Au rayon des nouveautés, Venise a renoué durant les fêtes de Pâques 2008 avec une tradition vieille de 800 ans, suspendue en 1970, après la réforme liturgique qui a suivi le Concile de Vatican II, à savoir la translation de sept reliques de la Passion du Christ, portée en lente procession à l'intérieur de la Basilique San Marco vers l'iconostase de l'autel majeur, aux sons de chants antiphoniques exécutés dans une pénombre totale. Une influence manifeste de l'ancien rituel byzantin sur le culte local dont le charme aura séduit tant les croyants que les incrédules.

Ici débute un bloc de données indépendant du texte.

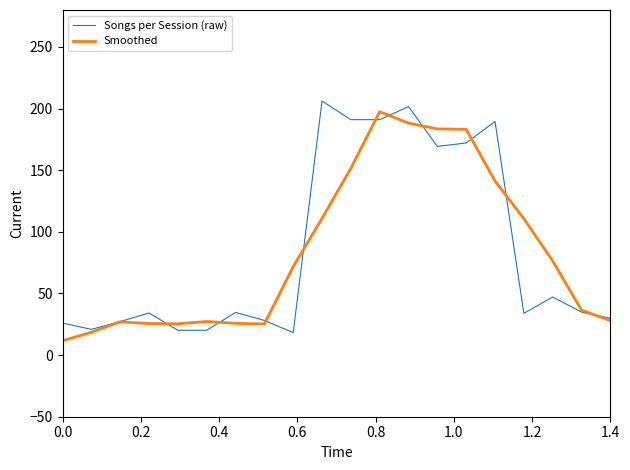

What are all the series names shown in the legend?

Songs per Session (raw), Smoothed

Last but not least, cette annonce pour le moins spectaculaire : afin d'éviter que l'aqua alta n'envahisse les palais de Venise à l'avenir, deux entreprises italiennes, Soles (basée à Forlì) et Mattioli (de Padoue) ont présenté la semaine dernière au maire de la ville, le poète communiste Massimo Cacciari - qui fut, entre autres, le librettiste du Prometeo de Luigi Nono - un projet révolutionnaire permettant de soulever les bâtiments historiques menacés par les marées. Cette technologie consiste à couler une plaque de béton sous les fondations d'un bâtiment tout en l'élevant d'un mètre au-dessus du niveau de l'eau et en le renforçant au moyen de poteaux en acier. Le soulèvement se ferait en une dizaine de mois, sept pour l'élévation, trois pour la finition. Le projet coûterait 2.500 euros (plus TVA) par mètre carré pour un édifice de trois ou quatre étages. Il faudra compter 800 euros en plus pour tout étage supplémentaire. Le Palais des Camerlenghi (la cour des comptes de Venise), un superbe édifice Renaissance du XVIe siècle maniériste, aux pieds du pont de Rialto, serait le "cobaye" idéal puisqu'il n'est encadré par aucun bâtiment mitoyen et souffre actuellement d'une constante pénétration des eaux. Son élévation coûterait entre deux et trois millions d'euros. Massimo Cacciari a déclaré dans la presse sa foi en cette technologie tout en précisant que l'argent public ne viendra pas à bout d'une telle entreprise. L'unique possibilité serait d'impliquer les comités privés pour la sauvegarde de Venise. Des moyens financiers qui sont finalement bien peu de choses au regard du patrimoine culturel mondial de la cité. Le futur de Venise est-il assuré pour autant?

2 commentaires:

Sophie B. a dit…

Le mariage des belles phrases et des bonnes idées vous réussit tout particulièrement lorsque vous parlez de Venise. Si vous n'êtes pas lassé, je serais ravie de lire d'autres lignes sur ce sujet. Sophie

Stéphane DADO a dit…

Ô que non, il est difficile d'être lassé par une telle ville dont je n'ai pas encore fini de faire le tour... Avec Venise, je me sens comme un biologiste qui examine une cellule au microscope et, qui, lorsqu'il rapproche son objectif de l'organisme en question, découvre les gigantesques merveilles de l'infiniment petit.